Within this unlikely industrial setting the Young Men’s Christian Association of Victoria (YMCA) established a facility in 1893 for young people to apply the principles of swimming learned in the classroom.  Known as the YMCA Floating Bath, the wooden structure was moored south of Work (Bay) St at Pleasant St next to Captain Grant’s sealing wharf and the Spratt & Gray Machinery Depot. It measured 75 ft long and 30 ft wide and had a depth that ranged from 3-1/2 to 8 ft.  The bath was open six days a week from 6am to 9pm in the late spring and summer months and offered reserved hours of operation for women. Bathers were furnished with bathing suits and towels, all for the price of 15 cents.  Swimming lessons were provided under the direction of Ian St. Clair, head of the YMCA’s aquatic department.

In August 1893 the first contests of that summer were held.  For a 25-cent entrance fee for each event, amateur swimmers could compete in 100, 75, or 50-yard swims, a tub race in fancy costume, a hurdle and barrel race, water football, tug-of-war, and diving.  Contest winners were awarded prizes such as lacrosse sticks and pocket knives.  In late September the bath closed for the season.

Despite the apparent success of its first season, the bath did not operate again.  In March 1894 part of the structure pulled loose of its mooring and floated southward to the Inner Harbour.  The exact reason for the bath’s closure is unknown but the location may have played a part in its demise.  The site offered little protection from prevailing winds and adjacent industrial activity – the constant water traffic may have discouraged use and enjoyment of the bath.

Over the following years Ian St. Clair continued to promote swimming and to teach it in the classroom.  He became head of the physical education departments of Corrig (Victoria) College, Boys’ Central School, and finally the director of the entire Victoria public school system overseeing and teaching swimming, gymnastics, calisthenics, and drill exercises.
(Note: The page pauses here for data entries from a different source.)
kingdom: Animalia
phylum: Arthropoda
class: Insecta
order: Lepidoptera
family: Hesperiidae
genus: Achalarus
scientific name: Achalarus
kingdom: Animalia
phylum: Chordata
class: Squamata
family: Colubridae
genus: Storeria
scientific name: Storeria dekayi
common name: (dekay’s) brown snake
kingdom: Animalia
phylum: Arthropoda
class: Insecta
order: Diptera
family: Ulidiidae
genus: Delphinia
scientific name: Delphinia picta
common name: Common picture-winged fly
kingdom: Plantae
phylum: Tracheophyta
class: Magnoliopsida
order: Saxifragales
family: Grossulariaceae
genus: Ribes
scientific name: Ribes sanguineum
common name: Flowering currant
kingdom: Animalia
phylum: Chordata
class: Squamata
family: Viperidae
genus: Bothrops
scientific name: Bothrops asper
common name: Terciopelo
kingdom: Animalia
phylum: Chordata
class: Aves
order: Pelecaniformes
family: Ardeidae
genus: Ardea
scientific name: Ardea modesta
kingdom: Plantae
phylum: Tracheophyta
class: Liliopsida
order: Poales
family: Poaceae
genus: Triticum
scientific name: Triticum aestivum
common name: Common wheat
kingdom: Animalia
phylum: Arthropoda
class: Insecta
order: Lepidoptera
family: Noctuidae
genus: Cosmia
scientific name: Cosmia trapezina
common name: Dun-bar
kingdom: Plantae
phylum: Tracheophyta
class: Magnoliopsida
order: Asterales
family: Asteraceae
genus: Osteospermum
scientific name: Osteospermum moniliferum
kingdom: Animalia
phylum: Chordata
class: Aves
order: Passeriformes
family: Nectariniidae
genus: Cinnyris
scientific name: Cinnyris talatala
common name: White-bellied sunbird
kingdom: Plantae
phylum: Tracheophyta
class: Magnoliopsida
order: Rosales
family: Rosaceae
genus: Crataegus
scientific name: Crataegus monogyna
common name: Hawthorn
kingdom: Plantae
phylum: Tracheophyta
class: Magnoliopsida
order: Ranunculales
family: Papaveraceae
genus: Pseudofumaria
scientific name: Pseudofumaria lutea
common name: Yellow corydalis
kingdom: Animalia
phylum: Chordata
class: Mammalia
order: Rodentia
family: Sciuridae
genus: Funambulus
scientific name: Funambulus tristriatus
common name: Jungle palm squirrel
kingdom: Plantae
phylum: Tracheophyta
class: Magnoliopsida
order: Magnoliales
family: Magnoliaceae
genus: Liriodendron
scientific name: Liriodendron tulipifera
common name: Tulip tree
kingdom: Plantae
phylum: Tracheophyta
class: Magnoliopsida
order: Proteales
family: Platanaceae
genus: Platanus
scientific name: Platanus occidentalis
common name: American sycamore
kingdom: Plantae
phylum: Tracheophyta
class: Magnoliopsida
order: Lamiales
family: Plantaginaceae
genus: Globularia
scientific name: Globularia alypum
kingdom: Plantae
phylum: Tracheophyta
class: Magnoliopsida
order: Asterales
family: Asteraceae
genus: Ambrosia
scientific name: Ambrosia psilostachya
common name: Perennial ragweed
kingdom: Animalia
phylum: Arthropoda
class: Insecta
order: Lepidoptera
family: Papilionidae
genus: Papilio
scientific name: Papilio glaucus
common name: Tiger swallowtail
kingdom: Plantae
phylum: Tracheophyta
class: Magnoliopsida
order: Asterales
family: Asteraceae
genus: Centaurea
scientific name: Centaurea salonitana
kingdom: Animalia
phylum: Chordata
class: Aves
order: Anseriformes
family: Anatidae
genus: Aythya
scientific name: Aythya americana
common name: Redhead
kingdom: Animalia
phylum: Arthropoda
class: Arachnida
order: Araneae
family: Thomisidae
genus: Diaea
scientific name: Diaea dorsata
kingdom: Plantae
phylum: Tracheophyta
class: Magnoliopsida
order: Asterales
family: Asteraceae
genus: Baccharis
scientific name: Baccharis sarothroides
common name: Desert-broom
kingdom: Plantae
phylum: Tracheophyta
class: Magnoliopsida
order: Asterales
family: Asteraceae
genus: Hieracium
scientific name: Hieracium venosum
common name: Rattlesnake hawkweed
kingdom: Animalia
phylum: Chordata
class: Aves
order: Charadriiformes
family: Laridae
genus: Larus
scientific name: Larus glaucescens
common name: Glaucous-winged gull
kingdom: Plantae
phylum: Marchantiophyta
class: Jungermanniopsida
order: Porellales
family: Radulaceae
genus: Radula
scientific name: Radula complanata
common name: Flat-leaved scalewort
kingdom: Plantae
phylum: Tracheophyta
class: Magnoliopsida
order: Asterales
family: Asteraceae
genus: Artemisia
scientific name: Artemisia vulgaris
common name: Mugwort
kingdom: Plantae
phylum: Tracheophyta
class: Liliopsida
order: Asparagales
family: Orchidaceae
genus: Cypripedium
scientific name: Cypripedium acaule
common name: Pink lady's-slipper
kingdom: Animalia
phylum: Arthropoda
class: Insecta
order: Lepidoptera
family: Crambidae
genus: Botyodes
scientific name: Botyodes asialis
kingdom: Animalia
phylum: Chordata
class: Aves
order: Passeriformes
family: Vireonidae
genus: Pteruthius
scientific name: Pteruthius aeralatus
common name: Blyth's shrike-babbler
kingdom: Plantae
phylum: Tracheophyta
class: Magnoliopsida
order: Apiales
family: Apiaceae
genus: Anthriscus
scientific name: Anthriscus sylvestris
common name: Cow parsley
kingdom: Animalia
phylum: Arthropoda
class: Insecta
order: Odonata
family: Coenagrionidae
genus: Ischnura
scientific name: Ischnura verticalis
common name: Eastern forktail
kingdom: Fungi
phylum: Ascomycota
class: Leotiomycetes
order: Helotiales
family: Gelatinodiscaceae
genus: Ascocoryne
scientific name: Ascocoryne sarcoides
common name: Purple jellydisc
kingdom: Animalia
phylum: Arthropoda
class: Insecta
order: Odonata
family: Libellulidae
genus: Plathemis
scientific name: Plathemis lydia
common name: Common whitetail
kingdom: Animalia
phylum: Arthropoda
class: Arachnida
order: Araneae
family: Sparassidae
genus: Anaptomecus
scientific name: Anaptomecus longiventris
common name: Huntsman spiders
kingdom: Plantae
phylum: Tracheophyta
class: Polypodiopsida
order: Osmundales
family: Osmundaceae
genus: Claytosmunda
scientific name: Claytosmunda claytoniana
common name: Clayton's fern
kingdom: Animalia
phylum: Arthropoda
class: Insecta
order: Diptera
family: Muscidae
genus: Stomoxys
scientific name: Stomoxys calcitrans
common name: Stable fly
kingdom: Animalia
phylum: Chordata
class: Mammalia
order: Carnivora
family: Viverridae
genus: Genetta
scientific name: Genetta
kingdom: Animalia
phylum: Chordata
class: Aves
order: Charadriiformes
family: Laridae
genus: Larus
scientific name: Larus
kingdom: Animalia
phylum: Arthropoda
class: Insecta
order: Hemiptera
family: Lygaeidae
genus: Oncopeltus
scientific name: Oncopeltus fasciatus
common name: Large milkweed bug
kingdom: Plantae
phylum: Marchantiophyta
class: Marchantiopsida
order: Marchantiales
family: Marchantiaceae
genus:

After the closure of the YMCA Floating Bath there was no place for swim instruction in the water. In 1895 Victoria school trustees contemplated a facility of their own that would be free for public school children.  St. Clair was consulted and said that a suitable facility could be built for the modest sum of $350. Money was authorized and plans were drawn up.  This time, the location would be the north end of Pleasant Street next to James Leigh’s sawmill. It provided another industrial setting but was more protected than the north shore of Upper Harbour.  Progress was slow, legal challenges were overcome, and on July 14, 1900 the baths opened.

Victoria Daily Colonist; July 10, 1903

The Pleasant Street Swimming Baths consisted of a 120 ft by 50 ft wide floating structure with a sloping bottom, a 7 ft high fence, changing rooms, and a diving area. St. Clair gave swimming lessons four hours per day to boys and girls and taught canoeing and rowing.  This opening was highly anticipated and the baths quickly became a popular place for recreation and competitions.  Swimming galas, timed races divided by age or team, and water polo events attracted many spectators.  Thanks to St. Clair’s ongoing efforts of education and promotion combined with the public’s approval of the baths, the facility became known as St. Clair’s Swimming Baths.

In 1906 St. Clair moved his swimming school to warmer waters and better conditions farther up the Gorge Waterway.  This move was timely as two lumber companies, Moore-Whittington and Cameron, soon built sawmills near the Pleasant St site and the waters there filled with log rafts.

St. Clair went on to be elected as the first president of the BC Amateur Swimming Association and in 1927 was chosen as Citizen of the Year, receiving an appreciation medal for his thirty-three years as the popular instructor of physical education in the public schools.